Paintball’s popularity is growing as fast as the action of the game itself. Paintball enthusiasts number in the tens of millions, and there is no sign of the trend slowing. As a photographer, mastering your craft at paintball events is a great idea. It is a way to get your name known within a new demographic and within a sport that has multitudes of publications online and in print. Photographing paintball can be challenging, and it can also be a lot of fun and a great test of your photography skills.
Before you set out to photograph paintball, it is a good idea to familiarize your self with the basics of the game. If possible, go to a course and either take part in a game or check out the action carefully. It is also crucial to know what type of paintball game you are photographing. The first type of paintball is also called woodsball. It takes place on a natural, often wooded terrane. The second kind of paintball is also known as speedball, and it takes place on a course with man-made obstacles giving all players an equal start. It can be helpful to have a basic idea of the types of equipment the players are using, www.bestpaintballgun.review has some good information to get you started.
Here are some tips to help you as you photograph paintball events.
Protect your equipment
Consider adding brightly colored wristbands to your lens, so it is conspicuous.
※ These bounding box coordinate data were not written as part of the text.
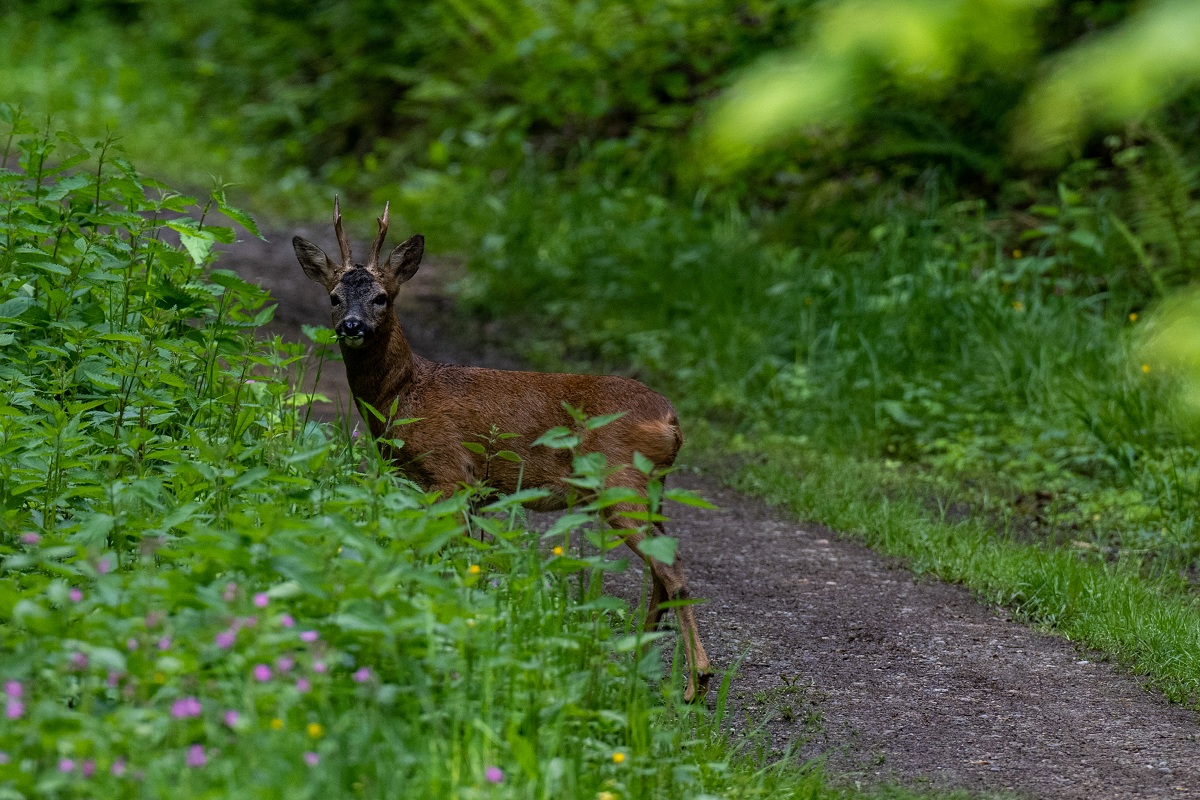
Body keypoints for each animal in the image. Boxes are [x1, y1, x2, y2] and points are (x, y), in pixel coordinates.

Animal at [292, 199, 712, 701]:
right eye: (334, 297)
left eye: (382, 297)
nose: (352, 326)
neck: (406, 392)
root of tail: (671, 420)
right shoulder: (473, 490)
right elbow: (465, 558)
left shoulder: (450, 472)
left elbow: (444, 553)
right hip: (650, 488)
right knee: (661, 567)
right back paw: (636, 667)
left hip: (620, 481)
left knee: (671, 569)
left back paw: (697, 681)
You will also want a way to protect your camera. Regardless of whether or not your camera gets hit by ammo, the field is a messy place as are the wooded paintball courses, so take precautions to protect your gear.
Be aware of your location
It may sound like common sense, but it bears mentioning. Pay attention to your position in relation to the players. Do not get so caught up in getting the perfect shot that you suddenly find yourself in a direct line of fire. Another bit of sensible advice is that you should stay low. Additionally, do not get behind the players to get a direct action shot, unless you have little regard for your safety and the safety of your equipment.
Dress for safety
While players are trying to blend in, you need to stand out, so you are not mistaken for a player and hit. That said, accept the fact that players will shoot at you. The general idea of “if it moves shoot it” applies here. Neon or bright colors are your best bet; do not forget to wear headgear and safety goggles. You don’t want to end up as another statistic.
Choose equipment wisely
Avoid using a UV filter, they will not add much to your images, and when your lens gets shot, a UV filter will very likely shatter. A telephoto lens is a good option as they offer your lens protection and can help your shots. Always use a high shutter speed for this fast-paced game. Paintball guns can fire up to 15 times per second! (Read more).
Just like any other type of photography, it takes time to become used to the pace and logistics of taking great paintball shots. Once you are comfortable photographing paintball events, you will relax, your photos will be better, and you will enjoy the experience.